This Day In History: Mary, Queen of Scots Was Executed (1587)

Portrait of Mary, Queen of Scots. BBC

On this day in 1587, Mary, Queen of Scots was executed. She had been imprisoned on the orders of Elizabeth I. Mary was executed at Fotheringhay Castle in England for her part in a plot to murder Queen Elizabeth I.

Mary had been a queen since the age of six, after the death of her father King James V of Scotland. Her mother, concerned for her safety in turbulent Scotland at the time, sent her to be raised in France. Mary was raised at the court of the French King, and later she married the French heir to the throne. When Francis II became king, Mary became Queen of France. However, Francis II was killed in a jousting accident and his brother then became king. Mary decided to return to her native Scotland.

At this time, Scotland was torn by religious controversies. The country was divided between Calvinists, who were followers of John Knox, and the Catholics. In 1565 Mary married her English cousin, Lord Darnley. Through her marriage and her mother, Mary had a strong claim to the English throne. Lord Darnley was a rather unstable individual was later found dead under mysterious circumstances. He was killed in an unexplained explosion. Mary was implicated in the death of her husband and so too was her lover, the Earl of Bothwell. Charges were brought against Bothwell, but he was acquitted. However, the nobles of Scotland were enraged and they believed that Mary had murdered her husband. The fact that she was a Catholic in an increasingly Protestant country also made her unpopular.

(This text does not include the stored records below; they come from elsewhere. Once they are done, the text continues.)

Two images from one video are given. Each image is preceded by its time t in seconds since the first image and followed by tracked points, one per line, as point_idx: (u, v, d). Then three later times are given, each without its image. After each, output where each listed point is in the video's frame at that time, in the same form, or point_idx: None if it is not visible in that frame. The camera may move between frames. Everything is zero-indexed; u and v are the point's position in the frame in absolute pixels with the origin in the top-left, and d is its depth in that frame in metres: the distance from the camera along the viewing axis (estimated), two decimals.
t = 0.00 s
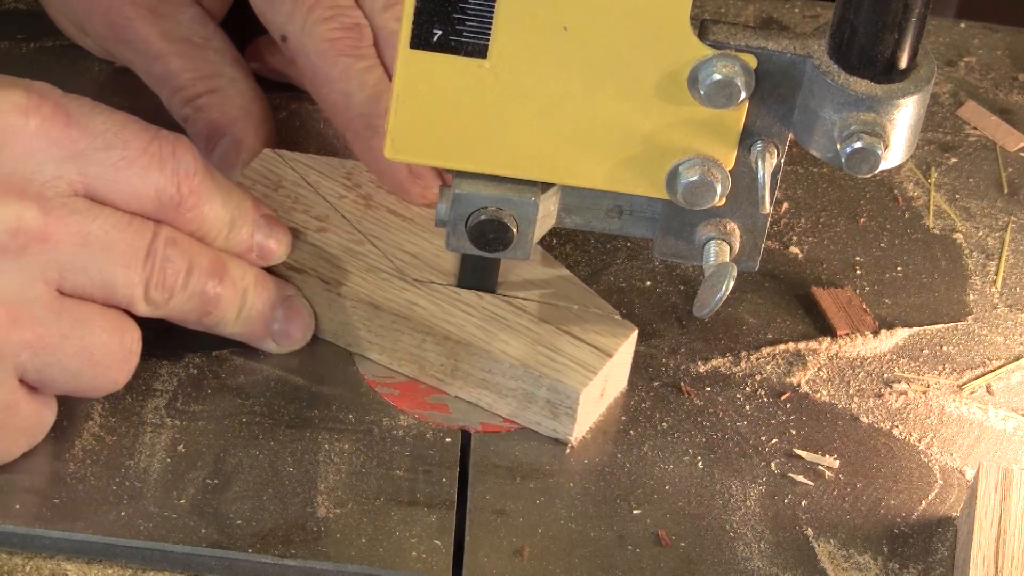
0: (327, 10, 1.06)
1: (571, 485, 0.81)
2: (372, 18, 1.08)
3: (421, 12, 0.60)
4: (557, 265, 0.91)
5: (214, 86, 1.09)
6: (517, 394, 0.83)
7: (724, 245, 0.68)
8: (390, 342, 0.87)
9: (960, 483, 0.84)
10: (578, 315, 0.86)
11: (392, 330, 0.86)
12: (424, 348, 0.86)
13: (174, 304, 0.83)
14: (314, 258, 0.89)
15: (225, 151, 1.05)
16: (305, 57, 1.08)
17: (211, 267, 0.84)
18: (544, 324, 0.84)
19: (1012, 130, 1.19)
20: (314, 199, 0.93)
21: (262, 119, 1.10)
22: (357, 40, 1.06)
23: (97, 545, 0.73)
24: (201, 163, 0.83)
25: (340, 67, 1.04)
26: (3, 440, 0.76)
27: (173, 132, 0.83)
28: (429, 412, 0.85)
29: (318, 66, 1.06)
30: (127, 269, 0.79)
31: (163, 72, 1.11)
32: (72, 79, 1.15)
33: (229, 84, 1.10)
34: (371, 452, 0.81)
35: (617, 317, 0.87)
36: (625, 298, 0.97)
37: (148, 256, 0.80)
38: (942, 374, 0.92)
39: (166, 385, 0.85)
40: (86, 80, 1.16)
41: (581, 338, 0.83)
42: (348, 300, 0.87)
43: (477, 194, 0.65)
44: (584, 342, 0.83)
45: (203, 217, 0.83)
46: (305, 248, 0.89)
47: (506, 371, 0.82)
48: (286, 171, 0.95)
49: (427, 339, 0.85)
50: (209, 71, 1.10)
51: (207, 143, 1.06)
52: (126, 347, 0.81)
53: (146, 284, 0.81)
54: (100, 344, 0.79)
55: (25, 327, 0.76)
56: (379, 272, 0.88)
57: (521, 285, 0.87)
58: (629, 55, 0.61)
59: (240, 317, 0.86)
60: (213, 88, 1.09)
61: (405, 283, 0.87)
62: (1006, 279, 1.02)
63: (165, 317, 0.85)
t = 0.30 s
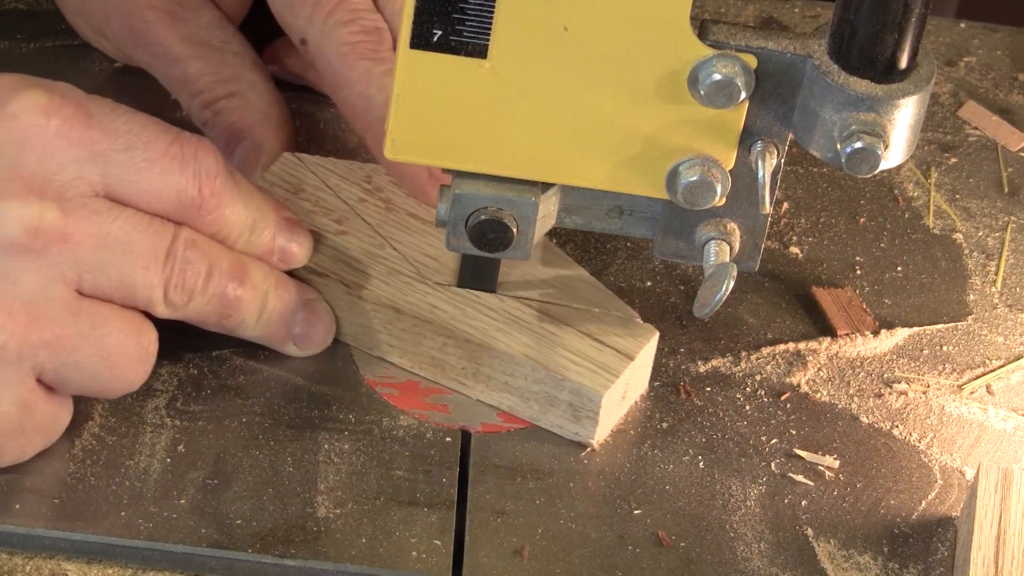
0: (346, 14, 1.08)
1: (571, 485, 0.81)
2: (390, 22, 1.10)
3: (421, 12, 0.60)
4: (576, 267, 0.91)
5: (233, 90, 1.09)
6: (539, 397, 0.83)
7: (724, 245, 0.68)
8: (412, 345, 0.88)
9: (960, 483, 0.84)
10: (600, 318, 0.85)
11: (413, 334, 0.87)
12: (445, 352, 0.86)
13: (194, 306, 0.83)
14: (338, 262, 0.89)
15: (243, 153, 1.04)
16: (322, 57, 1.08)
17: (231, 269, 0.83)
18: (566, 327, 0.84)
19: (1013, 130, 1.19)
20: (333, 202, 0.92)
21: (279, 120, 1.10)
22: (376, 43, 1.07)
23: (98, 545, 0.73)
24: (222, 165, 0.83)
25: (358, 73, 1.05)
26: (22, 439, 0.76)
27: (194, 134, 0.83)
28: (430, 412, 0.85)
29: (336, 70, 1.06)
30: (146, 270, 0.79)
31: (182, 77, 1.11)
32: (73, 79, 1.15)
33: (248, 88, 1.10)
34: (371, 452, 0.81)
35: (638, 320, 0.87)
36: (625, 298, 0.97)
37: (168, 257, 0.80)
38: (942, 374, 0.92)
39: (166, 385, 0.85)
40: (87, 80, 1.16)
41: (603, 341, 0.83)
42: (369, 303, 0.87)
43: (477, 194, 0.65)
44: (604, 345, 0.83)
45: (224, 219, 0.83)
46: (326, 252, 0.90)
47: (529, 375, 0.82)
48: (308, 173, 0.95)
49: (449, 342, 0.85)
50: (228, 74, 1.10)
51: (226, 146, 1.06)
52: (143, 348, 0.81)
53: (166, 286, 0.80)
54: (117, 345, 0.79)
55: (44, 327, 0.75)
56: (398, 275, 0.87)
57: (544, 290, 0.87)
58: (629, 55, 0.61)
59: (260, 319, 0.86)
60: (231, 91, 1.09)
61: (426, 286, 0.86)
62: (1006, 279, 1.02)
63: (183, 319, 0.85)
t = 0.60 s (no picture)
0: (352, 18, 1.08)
1: (571, 485, 0.81)
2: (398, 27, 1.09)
3: (421, 11, 0.60)
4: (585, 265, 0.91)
5: (240, 92, 1.09)
6: (549, 398, 0.84)
7: (723, 244, 0.68)
8: (422, 347, 0.87)
9: (960, 483, 0.84)
10: (610, 319, 0.85)
11: (423, 336, 0.87)
12: (454, 354, 0.86)
13: (202, 306, 0.83)
14: (349, 262, 0.89)
15: (251, 158, 1.06)
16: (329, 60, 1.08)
17: (239, 269, 0.84)
18: (577, 329, 0.84)
19: (1014, 130, 1.19)
20: (344, 203, 0.92)
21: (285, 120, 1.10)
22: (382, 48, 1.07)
23: (97, 545, 0.73)
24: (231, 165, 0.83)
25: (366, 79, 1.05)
26: (30, 438, 0.76)
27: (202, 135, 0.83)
28: (430, 412, 0.85)
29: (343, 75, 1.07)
30: (153, 270, 0.79)
31: (188, 78, 1.11)
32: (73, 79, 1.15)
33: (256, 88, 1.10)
34: (371, 452, 0.81)
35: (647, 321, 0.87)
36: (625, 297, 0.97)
37: (176, 257, 0.80)
38: (942, 374, 0.92)
39: (166, 385, 0.85)
40: (87, 81, 1.16)
41: (613, 342, 0.83)
42: (379, 304, 0.87)
43: (476, 193, 0.65)
44: (615, 348, 0.83)
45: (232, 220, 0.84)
46: (334, 253, 0.90)
47: (539, 376, 0.83)
48: (318, 177, 0.95)
49: (459, 344, 0.85)
50: (237, 76, 1.10)
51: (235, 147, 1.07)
52: (150, 347, 0.81)
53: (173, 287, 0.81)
54: (126, 344, 0.79)
55: (53, 326, 0.76)
56: (409, 276, 0.87)
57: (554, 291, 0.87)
58: (628, 55, 0.61)
59: (269, 320, 0.86)
60: (239, 93, 1.09)
61: (437, 288, 0.86)
62: (1006, 279, 1.02)
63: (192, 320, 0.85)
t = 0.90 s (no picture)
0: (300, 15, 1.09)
1: (571, 485, 0.80)
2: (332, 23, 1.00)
3: (421, 11, 0.60)
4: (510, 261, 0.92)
5: (159, 77, 0.96)
6: (458, 383, 0.86)
7: (722, 244, 0.69)
8: (334, 332, 0.89)
9: (959, 483, 0.84)
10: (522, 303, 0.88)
11: (337, 320, 0.89)
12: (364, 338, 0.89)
13: (108, 285, 0.82)
14: (262, 248, 0.91)
15: (167, 146, 0.94)
16: (258, 53, 0.97)
17: (148, 248, 0.83)
18: (489, 314, 0.87)
19: (1014, 130, 1.19)
20: (261, 188, 0.92)
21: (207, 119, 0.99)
22: (304, 31, 0.96)
23: (97, 545, 0.74)
24: (138, 144, 0.84)
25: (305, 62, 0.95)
26: None
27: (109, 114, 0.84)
28: (429, 412, 0.86)
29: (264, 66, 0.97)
30: (61, 245, 0.79)
31: (99, 58, 0.96)
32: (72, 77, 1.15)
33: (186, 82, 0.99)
34: (371, 452, 0.81)
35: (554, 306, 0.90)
36: (624, 297, 0.97)
37: (81, 234, 0.80)
38: (942, 374, 0.92)
39: (166, 384, 0.84)
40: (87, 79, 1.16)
41: (522, 328, 0.87)
42: (290, 288, 0.90)
43: (476, 193, 0.65)
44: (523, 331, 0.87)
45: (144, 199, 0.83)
46: (249, 236, 0.91)
47: (447, 361, 0.86)
48: (234, 162, 0.93)
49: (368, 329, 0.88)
50: (153, 57, 0.97)
51: (147, 134, 0.95)
52: (64, 321, 0.81)
53: (79, 265, 0.80)
54: (36, 315, 0.79)
55: None
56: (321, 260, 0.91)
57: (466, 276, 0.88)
58: (628, 54, 0.61)
59: (176, 301, 0.85)
60: (158, 79, 0.96)
61: (350, 273, 0.90)
62: (1005, 279, 1.02)
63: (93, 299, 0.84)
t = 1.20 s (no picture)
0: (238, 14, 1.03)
1: (571, 485, 0.80)
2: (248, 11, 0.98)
3: (421, 11, 0.60)
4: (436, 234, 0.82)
5: (79, 65, 0.93)
6: (384, 368, 0.82)
7: (722, 244, 0.69)
8: (258, 319, 0.87)
9: (959, 483, 0.84)
10: (443, 284, 0.79)
11: (261, 307, 0.86)
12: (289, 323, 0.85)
13: (28, 273, 0.82)
14: (182, 237, 0.87)
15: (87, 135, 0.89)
16: (178, 45, 0.95)
17: (65, 236, 0.83)
18: (409, 299, 0.79)
19: (1014, 130, 1.19)
20: (179, 176, 0.86)
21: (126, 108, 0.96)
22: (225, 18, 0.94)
23: (97, 545, 0.74)
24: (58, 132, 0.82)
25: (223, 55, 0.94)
26: None
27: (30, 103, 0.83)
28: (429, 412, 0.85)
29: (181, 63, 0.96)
30: None
31: (20, 49, 0.94)
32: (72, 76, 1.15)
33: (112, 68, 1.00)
34: (371, 452, 0.81)
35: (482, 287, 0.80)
36: (624, 297, 0.97)
37: None
38: (942, 374, 0.92)
39: (166, 384, 0.84)
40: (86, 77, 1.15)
41: (445, 312, 0.78)
42: (213, 277, 0.87)
43: (476, 193, 0.65)
44: (449, 316, 0.78)
45: (60, 189, 0.81)
46: (168, 227, 0.87)
47: (372, 347, 0.81)
48: (151, 150, 0.86)
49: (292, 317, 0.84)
50: (73, 48, 0.94)
51: (67, 125, 0.91)
52: None
53: None
54: None
55: None
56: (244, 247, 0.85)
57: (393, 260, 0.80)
58: (628, 54, 0.61)
59: (95, 289, 0.84)
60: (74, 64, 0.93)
61: (269, 258, 0.84)
62: (1005, 279, 1.02)
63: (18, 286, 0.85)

The execution of Mary Queen of Scots By Abel de Pujol. Wikimedia

Mary, with the support of the French, raised an army against the nobles in a bid to crush them. However, the nobles put aside their differences and managed to defeat the army of Mary. The nobles imprisoned her and forced her to abdicated in favor of her son, the future James VI of Scotland, and James I of England.

In 1568, Mary escaped from her prison and once more raised an army in a bid to reclaim her throne. Once again she was defeated and forced to flee to England. Queen Elizabeth initially received Mary warmly and even had some sympathy for her. However, many English Catholics hoped that Mary would assert her claim to the throne of England and depose the Protestant Elizabeth I. Spanish agents also hoped to use Mary in a plot to remove Elizabeth from the English throne. Mary was imprisoned. Many of Elizabeth I’s supporters urged her to execute Mary as she was a threat to her and to the Protestants of England.

in 1586, a major plot to murder Elizabeth was discovered, and Mary was implicated in the plot. She was later convicted for her role in the plot and sentenced to death. On this day in 1587, Mary Queen of Scots was beheaded for treason.